■ **Records supplied**:
....

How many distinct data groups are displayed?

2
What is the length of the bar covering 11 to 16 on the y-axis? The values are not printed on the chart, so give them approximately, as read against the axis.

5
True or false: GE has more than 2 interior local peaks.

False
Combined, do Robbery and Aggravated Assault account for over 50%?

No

....

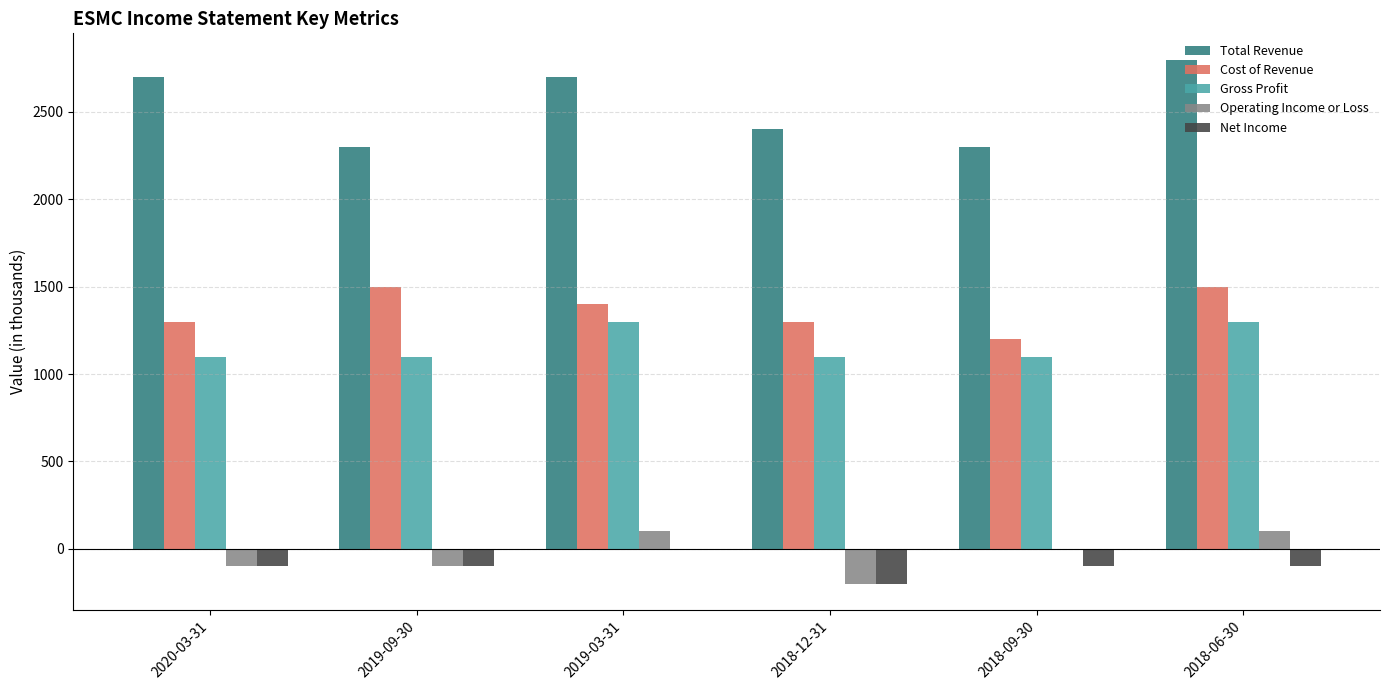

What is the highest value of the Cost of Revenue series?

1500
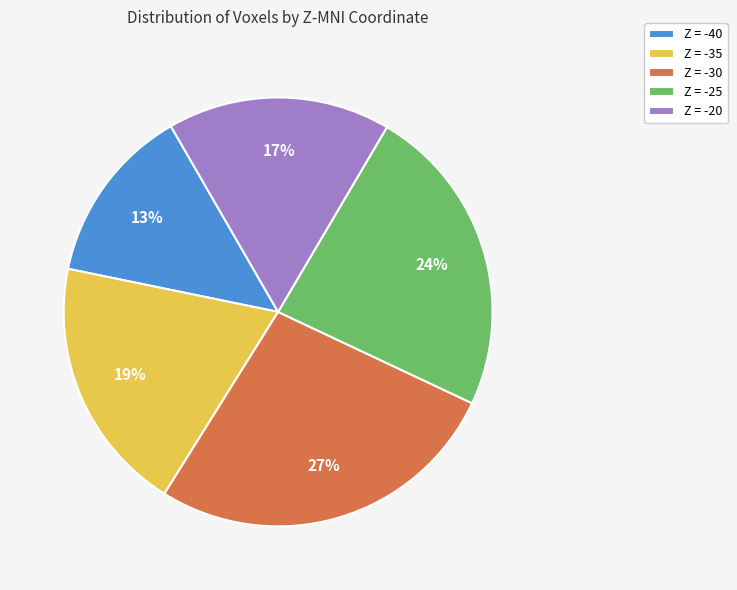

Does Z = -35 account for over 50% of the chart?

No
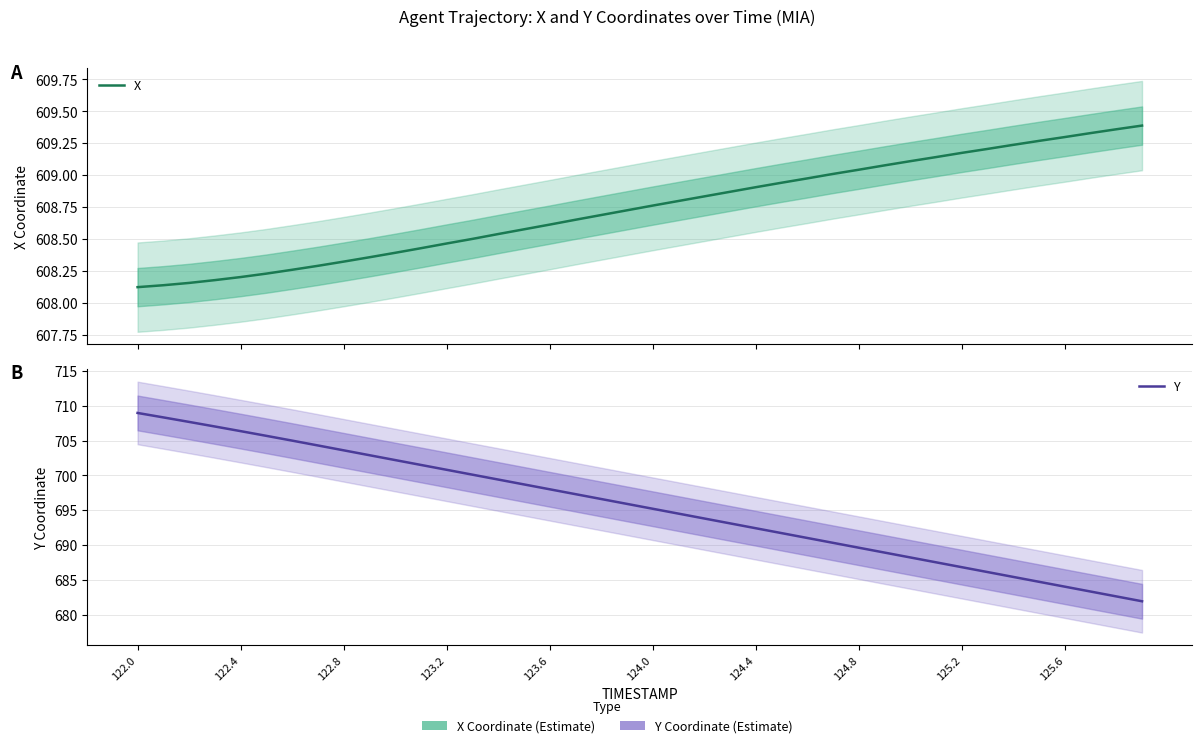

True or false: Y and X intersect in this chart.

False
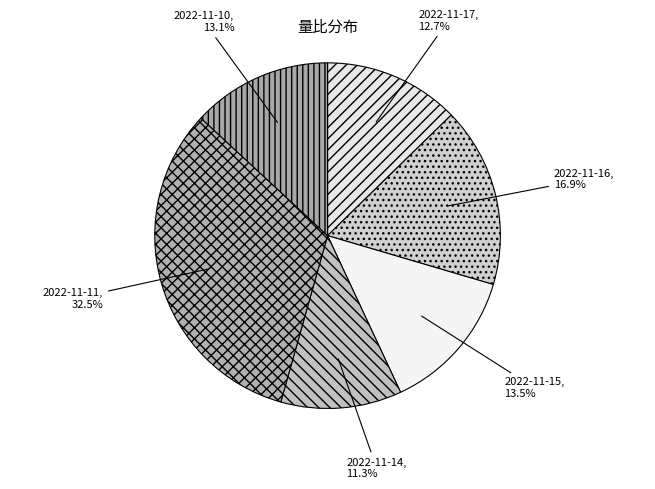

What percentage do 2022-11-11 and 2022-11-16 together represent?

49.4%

....

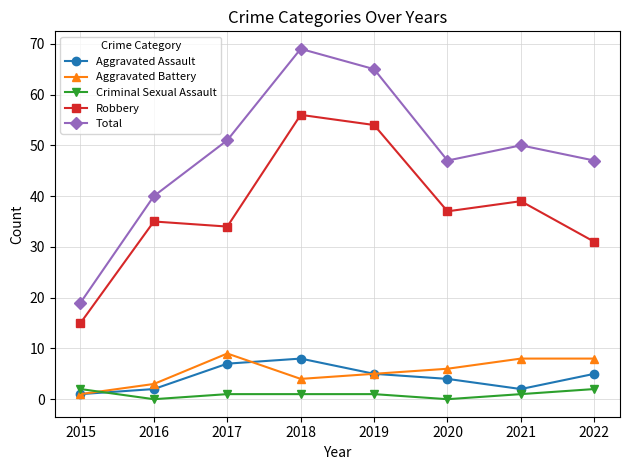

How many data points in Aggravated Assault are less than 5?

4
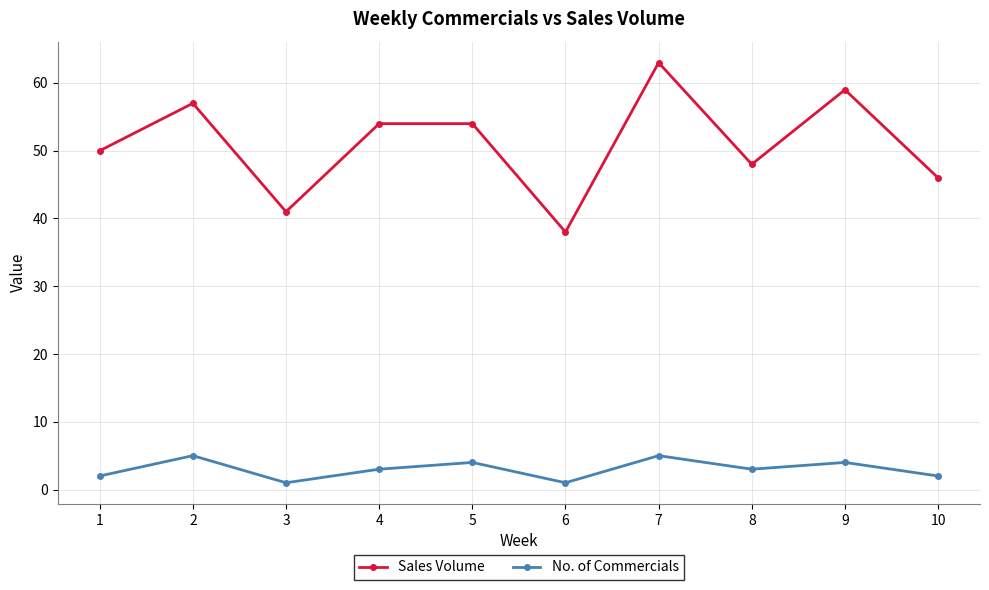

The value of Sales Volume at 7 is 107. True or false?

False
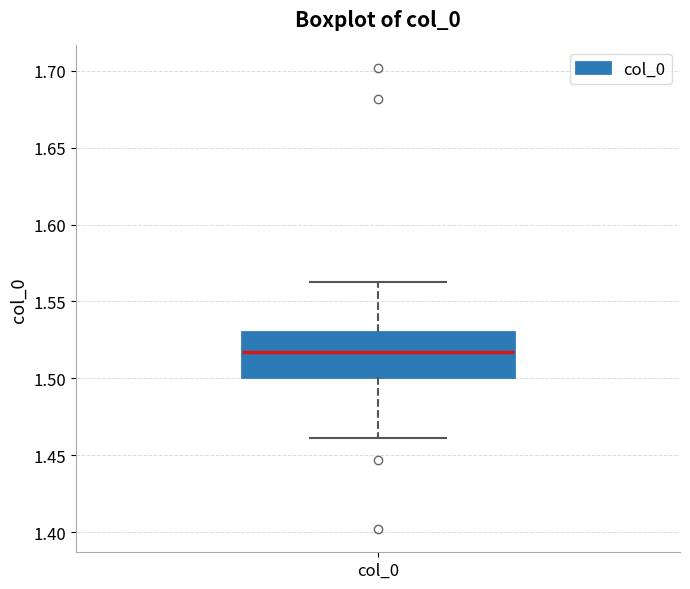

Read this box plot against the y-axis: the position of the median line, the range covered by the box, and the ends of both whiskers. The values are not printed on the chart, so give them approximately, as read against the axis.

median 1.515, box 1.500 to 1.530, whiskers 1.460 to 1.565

....

■ **Your task**: Print the data above word for word, from the line containing "How many distinct data groups are displayed?" down to and including the line containing "Combined, do Robbery".

■ **Written reply**:
How many distinct data groups are displayed?

2
What is the length of the bar covering 11 to 16 on the y-axis? The values are not printed on the chart, so give them approximately, as read against the axis.

5
True or false: GE has more than 2 interior local peaks.

False
Combined, do Robbery and Aggravated Assault account for over 50%?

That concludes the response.